Lobby
de malfeitores talvez venha se dando bem demais, ao impor à nação essa
obrigação de ‘liberar geral’
A
chocante decisão do ministro Marco Aurélio, de soltar o chefão do tráfico
condenado em segunda instância, nos dá a chance didática de uma análise
rigorosa sobre o país que estamos deixando para nossos filhos.
O
juiz supremo explica que apenas cumpriu o que manda uma lei recente, criada e
aprovada pelo Congresso. Sancionada pelo chefe do Executivo, que a fez entrar
em vigor. Tudo nos conformes democráticos. Por gente que atirou no que viu e
acertou no que não viu.

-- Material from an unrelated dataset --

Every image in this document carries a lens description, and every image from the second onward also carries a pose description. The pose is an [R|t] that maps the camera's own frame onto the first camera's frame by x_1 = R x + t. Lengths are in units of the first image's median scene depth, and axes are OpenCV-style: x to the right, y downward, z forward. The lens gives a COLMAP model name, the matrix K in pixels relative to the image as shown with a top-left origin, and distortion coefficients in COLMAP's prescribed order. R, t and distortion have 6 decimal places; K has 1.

Se é que foi isso mesmo.
Deixando
de lado a evolução do caso específico, podemos até bancar os ingênuos e dar um
crédito a quem criou essa aberração: o de fingir que engolimos a pílula de seu
cuidado em evitar abusos na prisão preventiva e garantir a presunção de
inocência até a ultima gota, mesmo de quem tem duas condenações em segunda
instância. Mas podemos ao menos reconhecer que a turma está exagerando, não?
No
mínimo, questionar essa atitude. Desconfiar que o pessoal que faz leis talvez
esteja passando dos limites, em seu afã de impedir que um dia eles mesmos sejam
punidos ou que decisões de segunda instância em colegiados mantenham condenados
na prisão. Suspeitar que o lobby de malfeitores talvez venha se dando bem
demais, ao impor à nação essa obrigação de “liberar geral”, após dividir juízes
entre punitivistas e garantistas. Como se a punição de um delito, prevista em
lei de modo a proteger a sociedade, fosse incompatível com a garantia dos
direitos humanos. Como se toda colaboração premiada fosse delação abjeta e
mentirosa. Como se todo crime ambiental fosse invenção da indústria de multas.

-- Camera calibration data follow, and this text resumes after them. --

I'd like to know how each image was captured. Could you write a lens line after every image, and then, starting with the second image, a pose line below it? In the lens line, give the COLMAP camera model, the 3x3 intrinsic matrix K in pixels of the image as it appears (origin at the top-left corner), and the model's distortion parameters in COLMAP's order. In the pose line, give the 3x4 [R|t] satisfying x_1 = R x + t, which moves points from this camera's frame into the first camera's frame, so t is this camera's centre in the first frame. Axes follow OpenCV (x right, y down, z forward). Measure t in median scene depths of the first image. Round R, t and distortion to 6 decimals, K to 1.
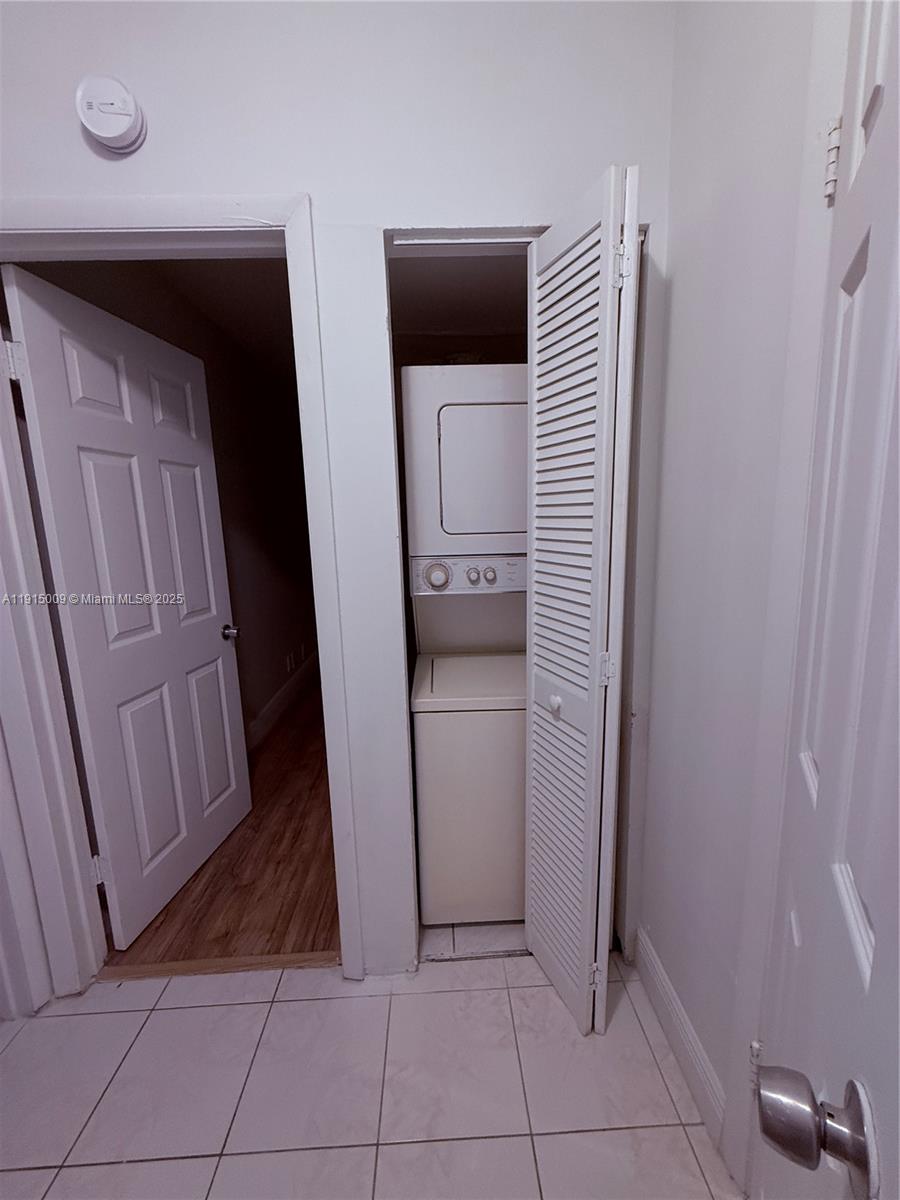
lens RADIAL K [[478.5, 0, 450.4], [0, 478.5, 598.8], [0, 0, 1]] dist [0.001075, -0.000515]
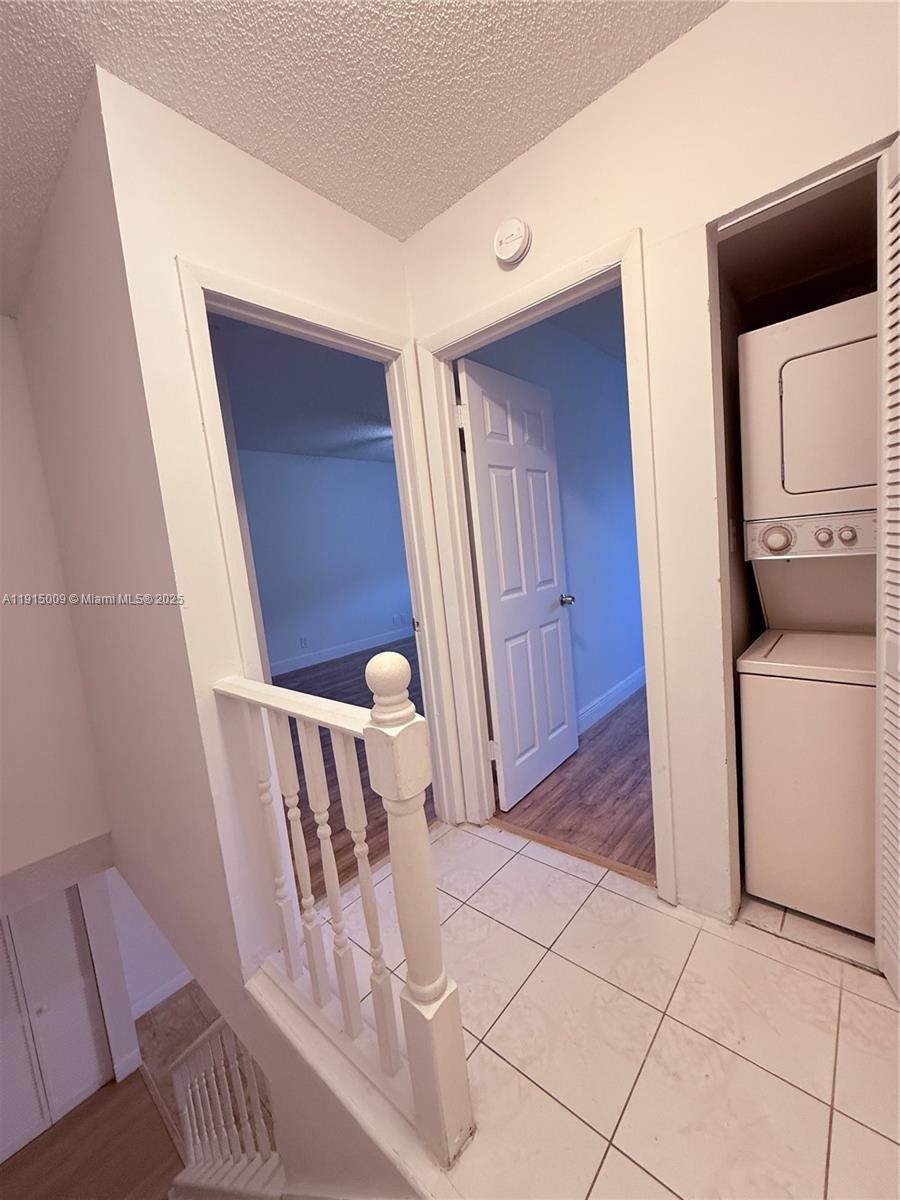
lens RADIAL K [[478.5, 0, 450.4], [0, 478.5, 598.8], [0, 0, 1]] dist [0.001075, -0.000515]
pose [[0.721733, 0.033572, -0.691357, 0.175636], [-0.034214, 0.999332, 0.012809, 0.086330], [0.691326, 0.014409, 0.722399, -0.161895]]
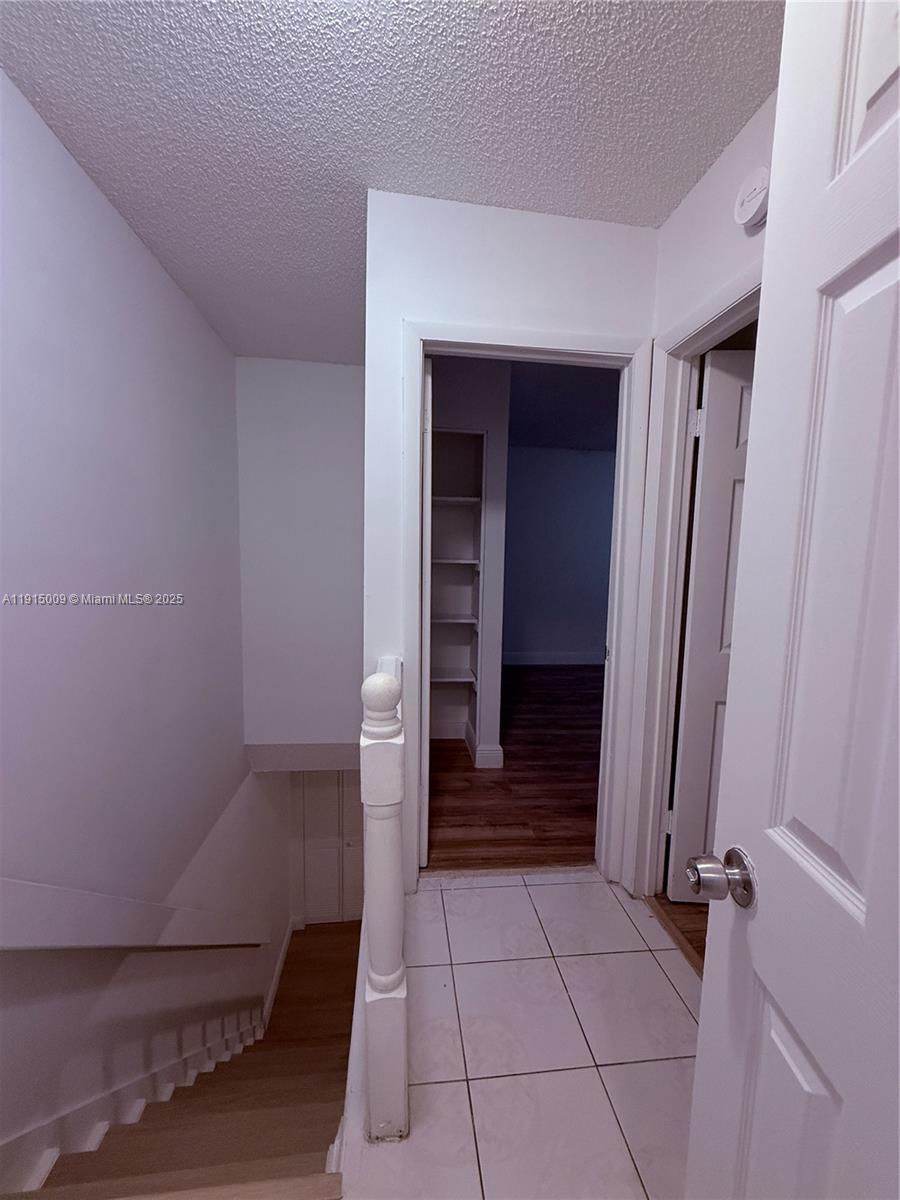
lens RADIAL K [[478.5, 0, 450.4], [0, 478.5, 598.8], [0, 0, 1]] dist [0.001075, -0.000515]
pose [[0.077349, 0.132666, -0.988138, 0.364257], [-0.185616, 0.975696, 0.116466, -0.034291], [0.979573, 0.174406, 0.100094, 0.224524]]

Como se os corruptos fossem inocentes e o dinheiro apreendido e os bilhões já
devolvidos fossem uma miragem. E as contas no exterior não declaradas fossem um
delírio da cooperação internacional. Como se fosse um dever democrático usar o
Congresso como asilo para Flordelis e Chico Cueca.
A lição do ministro escancarou a extensão dessas garantias exclusivas do Brasil. Não dá mais para ignorar os efeitos do que estamos fazendo.